Start of STUDY MATERIAL
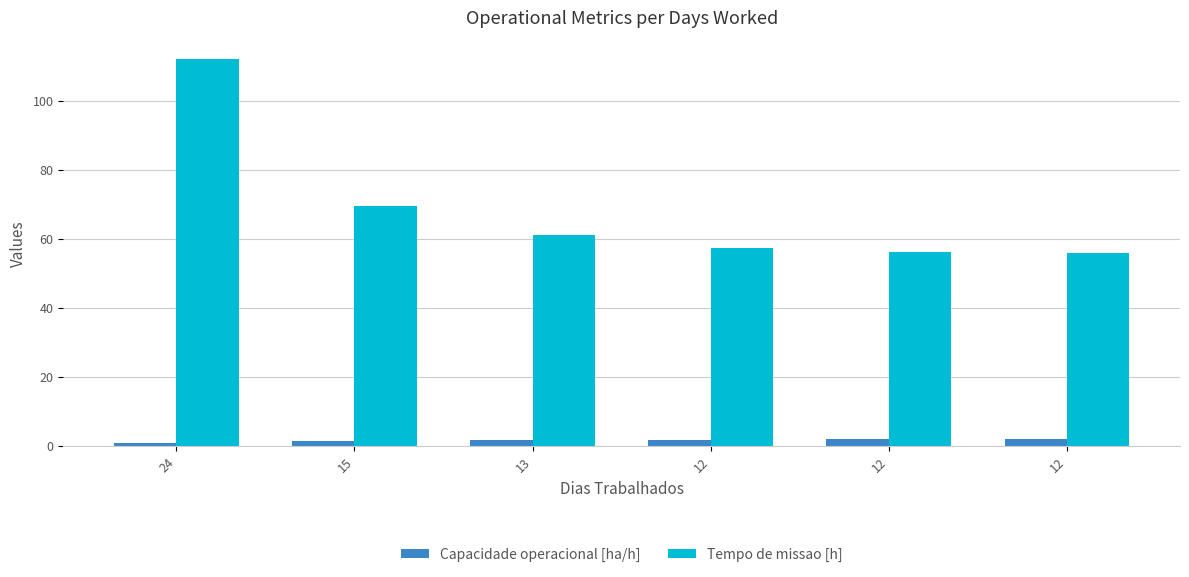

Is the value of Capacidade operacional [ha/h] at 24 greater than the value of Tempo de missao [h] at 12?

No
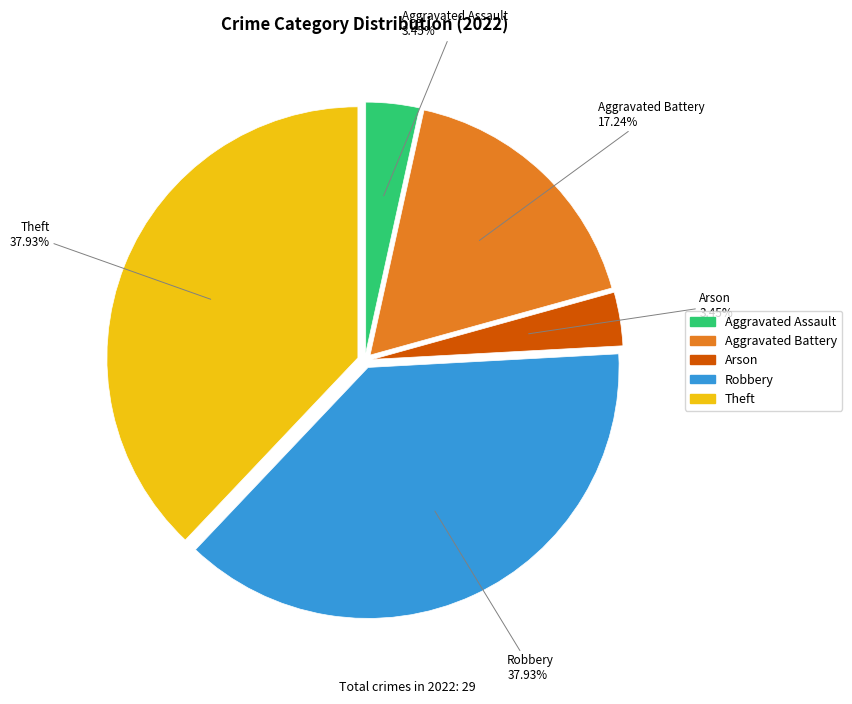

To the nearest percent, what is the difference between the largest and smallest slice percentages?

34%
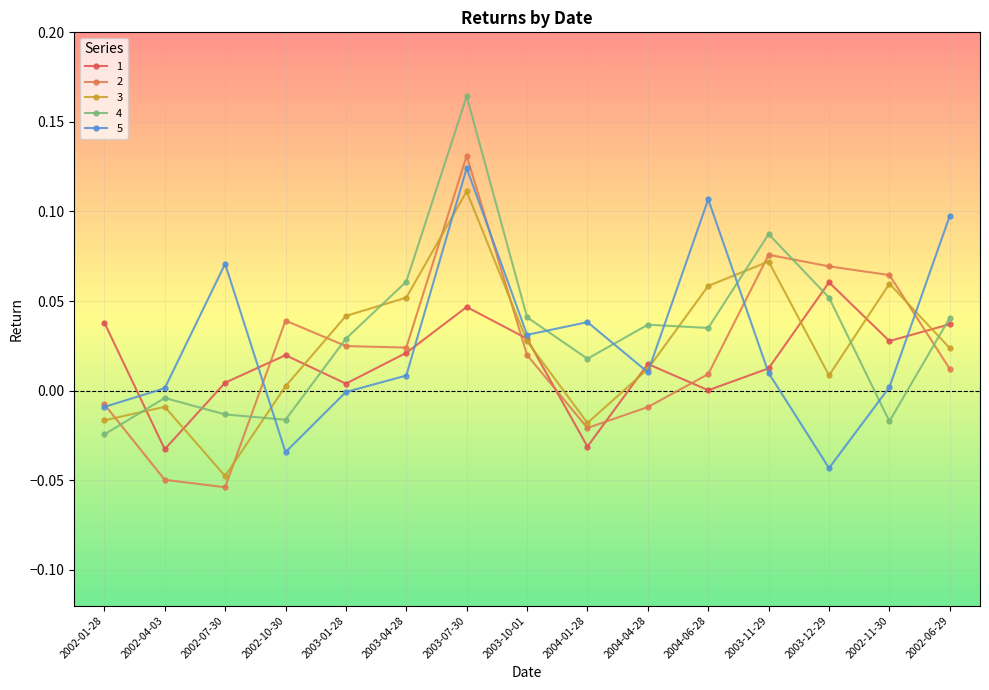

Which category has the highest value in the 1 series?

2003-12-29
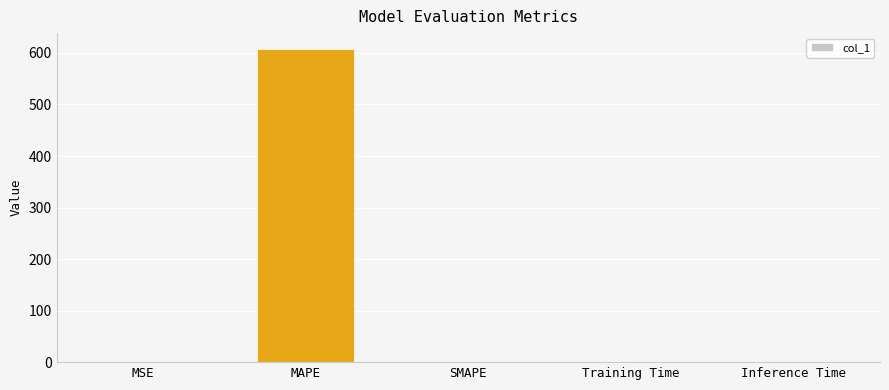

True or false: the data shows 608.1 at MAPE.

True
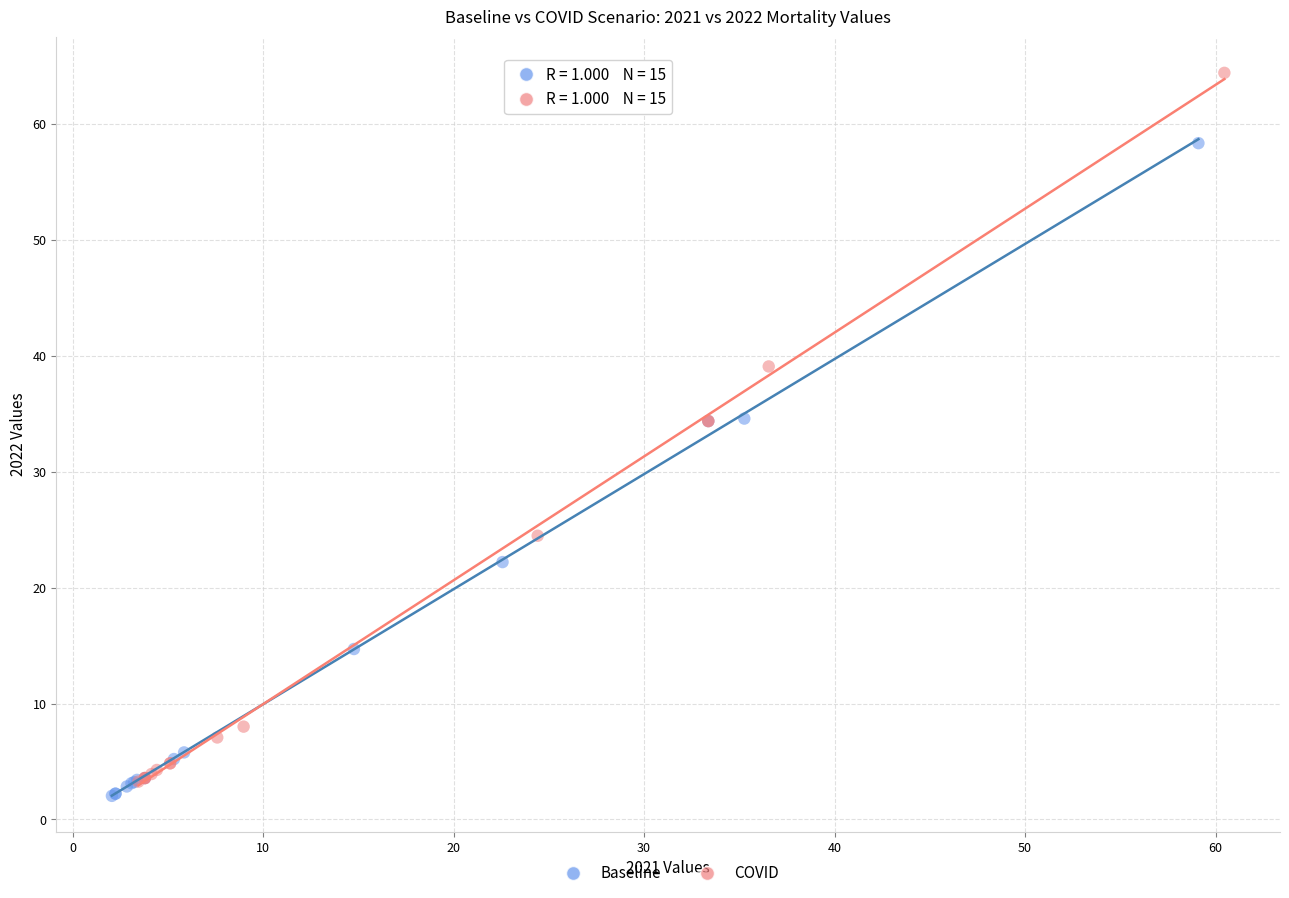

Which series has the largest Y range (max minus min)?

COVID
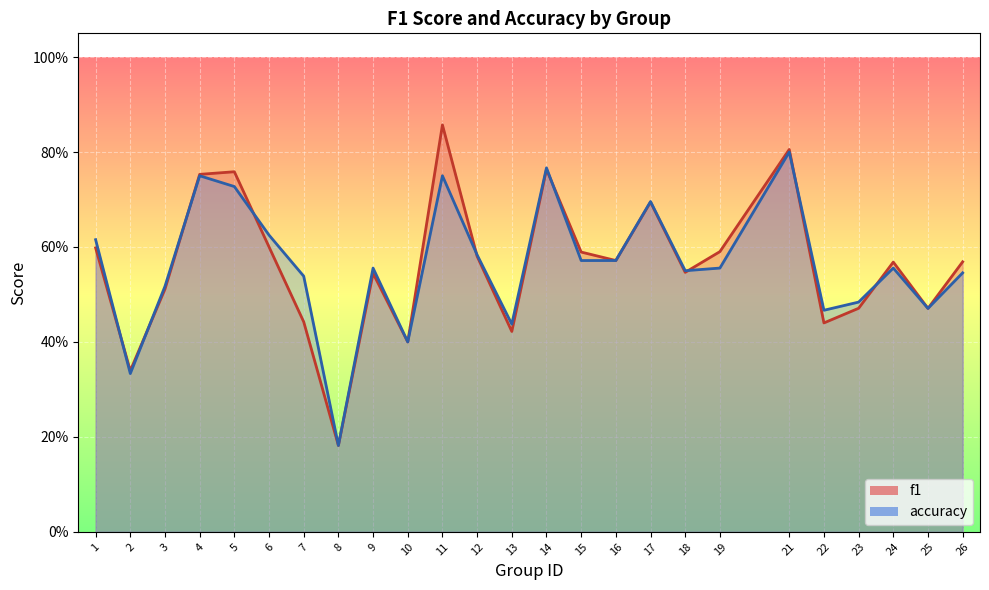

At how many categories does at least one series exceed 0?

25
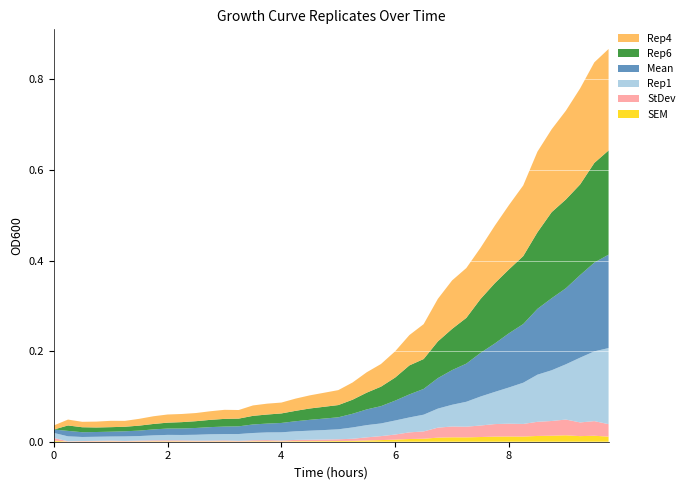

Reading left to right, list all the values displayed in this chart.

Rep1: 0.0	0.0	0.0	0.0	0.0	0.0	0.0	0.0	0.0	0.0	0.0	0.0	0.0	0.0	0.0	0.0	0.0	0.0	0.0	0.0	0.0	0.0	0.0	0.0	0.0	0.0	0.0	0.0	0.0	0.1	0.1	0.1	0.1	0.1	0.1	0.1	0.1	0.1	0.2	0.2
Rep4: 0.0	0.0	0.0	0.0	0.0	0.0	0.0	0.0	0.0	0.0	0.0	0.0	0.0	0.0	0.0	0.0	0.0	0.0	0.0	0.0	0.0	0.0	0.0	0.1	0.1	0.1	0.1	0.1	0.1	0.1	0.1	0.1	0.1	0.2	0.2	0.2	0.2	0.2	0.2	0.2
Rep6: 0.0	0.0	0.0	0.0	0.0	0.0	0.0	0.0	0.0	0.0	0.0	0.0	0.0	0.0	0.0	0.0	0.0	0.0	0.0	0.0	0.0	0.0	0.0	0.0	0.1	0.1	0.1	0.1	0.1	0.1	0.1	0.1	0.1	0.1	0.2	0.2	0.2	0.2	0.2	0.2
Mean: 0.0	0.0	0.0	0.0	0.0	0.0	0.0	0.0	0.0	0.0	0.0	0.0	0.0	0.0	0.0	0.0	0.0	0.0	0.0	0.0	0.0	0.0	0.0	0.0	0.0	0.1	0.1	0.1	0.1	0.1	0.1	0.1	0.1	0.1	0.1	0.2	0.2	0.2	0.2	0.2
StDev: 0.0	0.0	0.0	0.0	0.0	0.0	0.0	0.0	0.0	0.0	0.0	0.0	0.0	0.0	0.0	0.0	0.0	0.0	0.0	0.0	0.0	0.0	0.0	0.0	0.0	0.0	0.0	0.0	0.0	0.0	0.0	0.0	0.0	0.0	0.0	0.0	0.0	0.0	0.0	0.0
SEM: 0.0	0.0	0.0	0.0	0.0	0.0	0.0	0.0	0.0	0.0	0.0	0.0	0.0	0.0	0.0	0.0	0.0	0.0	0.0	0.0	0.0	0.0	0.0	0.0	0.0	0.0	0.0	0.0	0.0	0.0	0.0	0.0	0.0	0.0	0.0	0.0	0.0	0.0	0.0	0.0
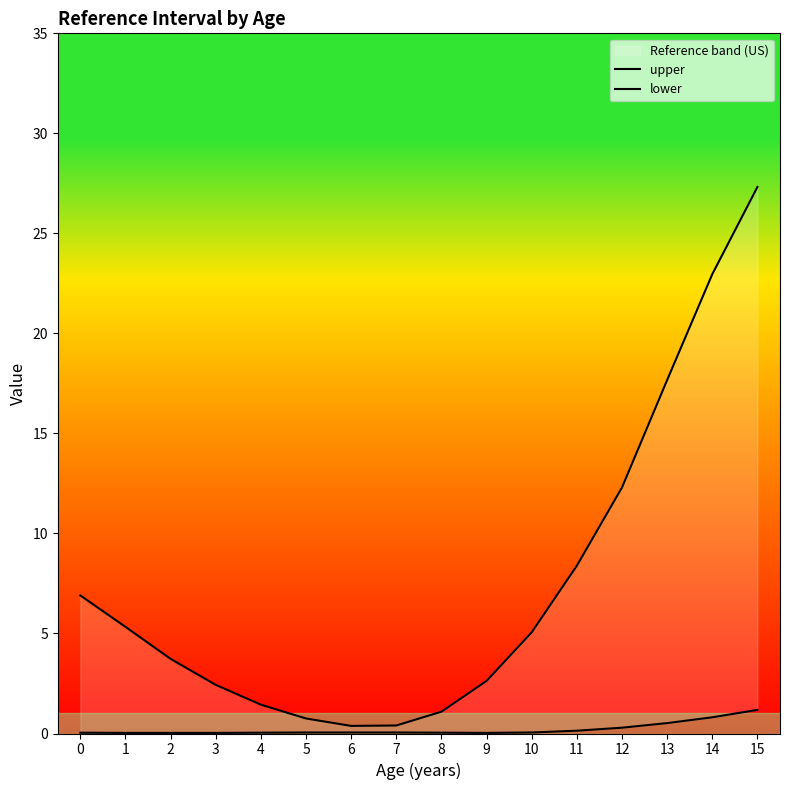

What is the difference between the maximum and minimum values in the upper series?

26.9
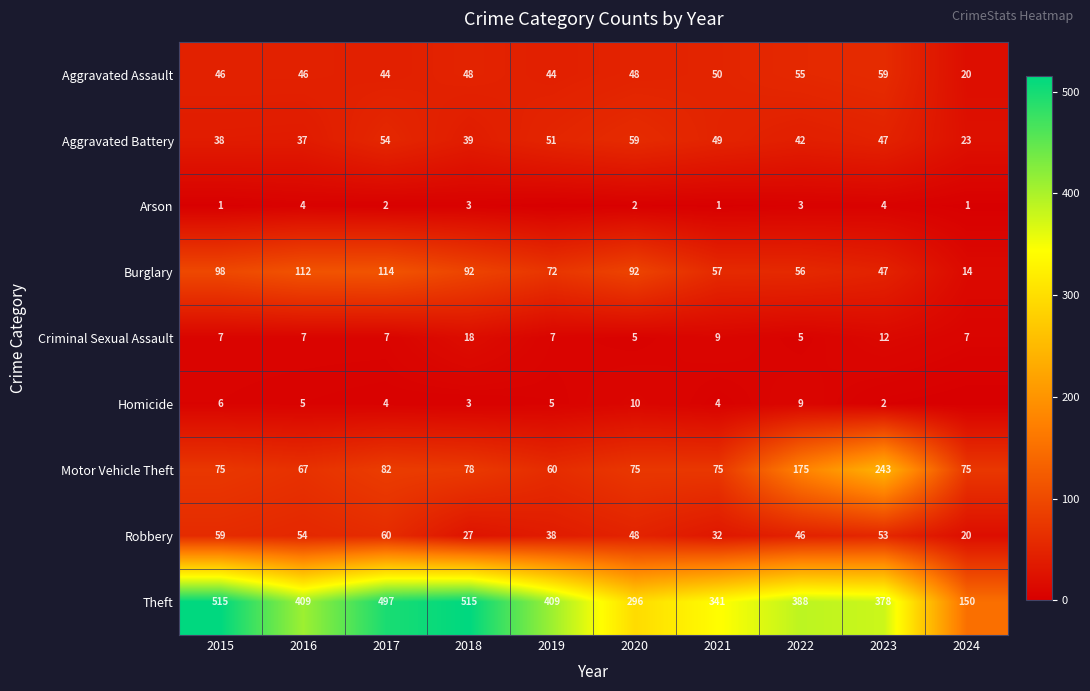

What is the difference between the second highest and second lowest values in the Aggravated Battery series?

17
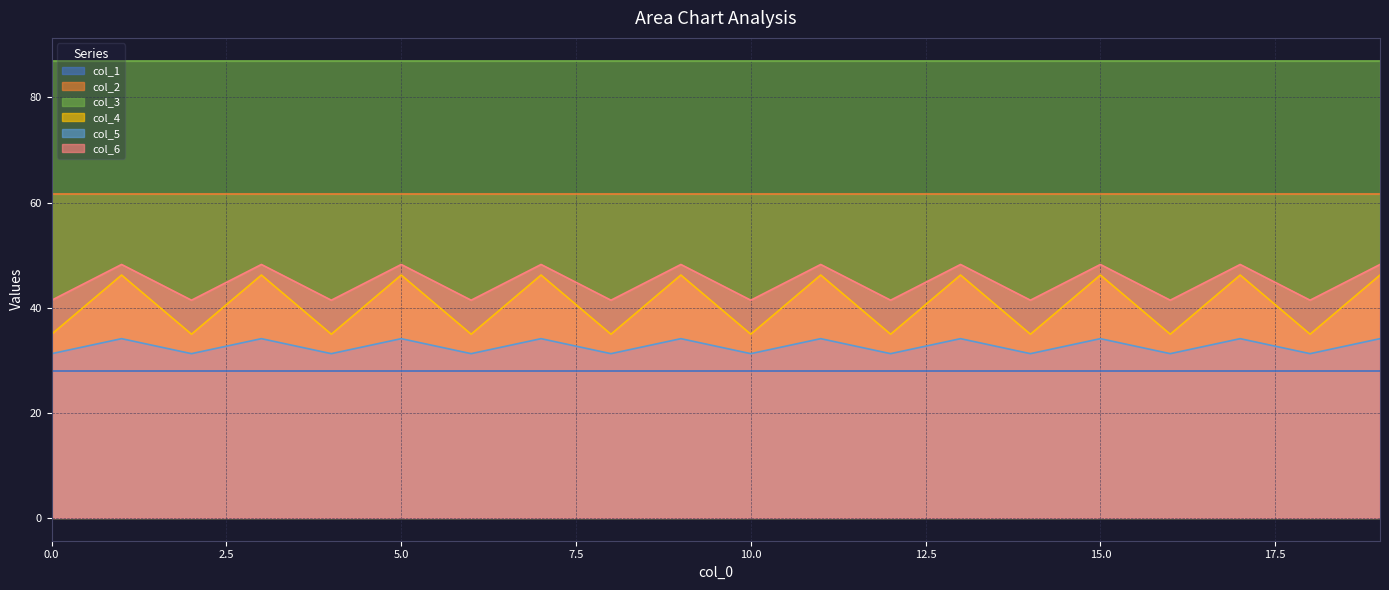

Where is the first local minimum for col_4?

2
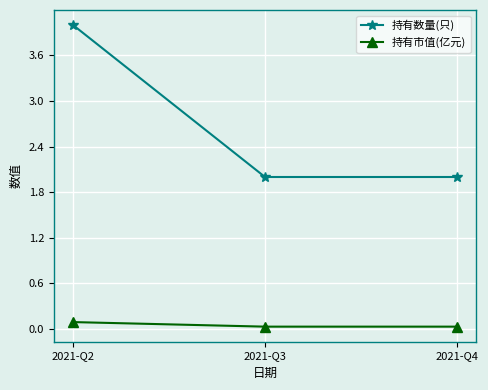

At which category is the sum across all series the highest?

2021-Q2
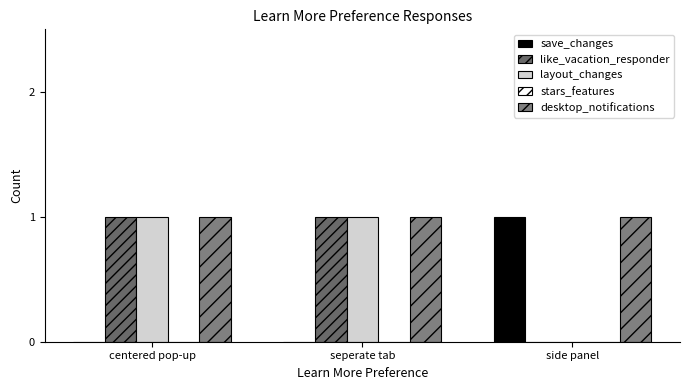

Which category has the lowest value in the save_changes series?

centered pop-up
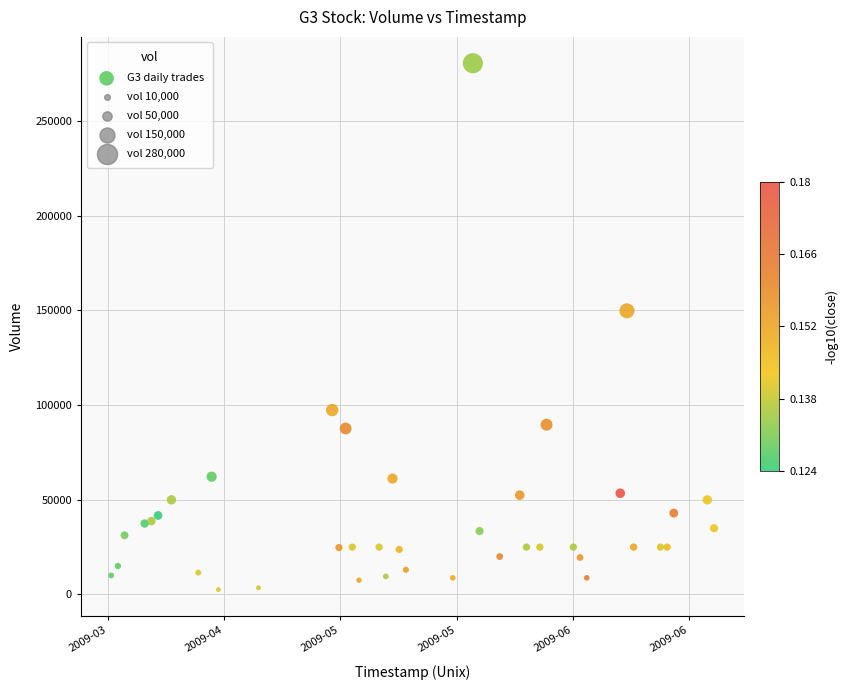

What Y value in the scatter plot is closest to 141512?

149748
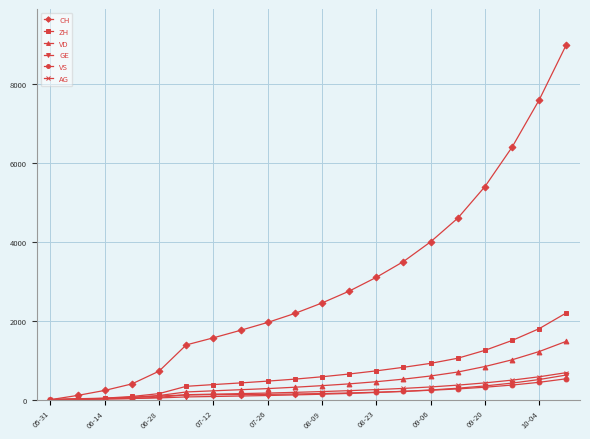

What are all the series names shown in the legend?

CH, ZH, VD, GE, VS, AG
End of STUDY MATERIAL
**WORK INSTRUCTIONS:** Copy every one of the records above word for word, leaving out the pictures.

**COMPLETED TASK:**
Is the value of Capacidade operacional [ha/h] at 24 greater than the value of Tempo de missao [h] at 12?

No

To the nearest percent, what is the difference between the largest and smallest slice percentages?

34%

Which category has the highest value in the 1 series?

2003-12-29

True or false: the data shows 608.1 at MAPE.

True

Which series has the largest Y range (max minus min)?

COVID

At how many categories does at least one series exceed 0?

25

Reading left to right, list all the values displayed in this chart.

Rep1: 0.0	0.0	0.0	0.0	0.0	0.0	0.0	0.0	0.0	0.0	0.0	0.0	0.0	0.0	0.0	0.0	0.0	0.0	0.0	0.0	0.0	0.0	0.0	0.0	0.0	0.0	0.0	0.0	0.0	0.1	0.1	0.1	0.1	0.1	0.1	0.1	0.1	0.1	0.2	0.2
Rep4: 0.0	0.0	0.0	0.0	0.0	0.0	0.0	0.0	0.0	0.0	0.0	0.0	0.0	0.0	0.0	0.0	0.0	0.0	0.0	0.0	0.0	0.0	0.0	0.1	0.1	0.1	0.1	0.1	0.1	0.1	0.1	0.1	0.1	0.2	0.2	0.2	0.2	0.2	0.2	0.2
Rep6: 0.0	0.0	0.0	0.0	0.0	0.0	0.0	0.0	0.0	0.0	0.0	0.0	0.0	0.0	0.0	0.0	0.0	0.0	0.0	0.0	0.0	0.0	0.0	0.0	0.1	0.1	0.1	0.1	0.1	0.1	0.1	0.1	0.1	0.1	0.2	0.2	0.2	0.2	0.2	0.2
Mean: 0.0	0.0	0.0	0.0	0.0	0.0	0.0	0.0	0.0	0.0	0.0	0.0	0.0	0.0	0.0	0.0	0.0	0.0	0.0	0.0	0.0	0.0	0.0	0.0	0.0	0.1	0.1	0.1	0.1	0.1	0.1	0.1	0.1	0.1	0.1	0.2	0.2	0.2	0.2	0.2
StDev: 0.0	0.0	0.0	0.0	0.0	0.0	0.0	0.0	0.0	0.0	0.0	0.0	0.0	0.0	0.0	0.0	0.0	0.0	0.0	0.0	0.0	0.0	0.0	0.0	0.0	0.0	0.0	0.0	0.0	0.0	0.0	0.0	0.0	0.0	0.0	0.0	0.0	0.0	0.0	0.0
SEM: 0.0	0.0	0.0	0.0	0.0	0.0	0.0	0.0	0.0	0.0	0.0	0.0	0.0	0.0	0.0	0.0	0.0	0.0	0.0	0.0	0.0	0.0	0.0	0.0	0.0	0.0	0.0	0.0	0.0	0.0	0.0	0.0	0.0	0.0	0.0	0.0	0.0	0.0	0.0	0.0

What is the difference between the maximum and minimum values in the upper series?

26.9

What is the difference between the second highest and second lowest values in the Aggravated Battery series?

17

Where is the first local minimum for col_4?

2

At which category is the sum across all series the highest?

2021-Q2

Which category has the lowest value in the save_changes series?

centered pop-up

What Y value in the scatter plot is closest to 141512?

149748

What are all the series names shown in the legend?

CH, ZH, VD, GE, VS, AG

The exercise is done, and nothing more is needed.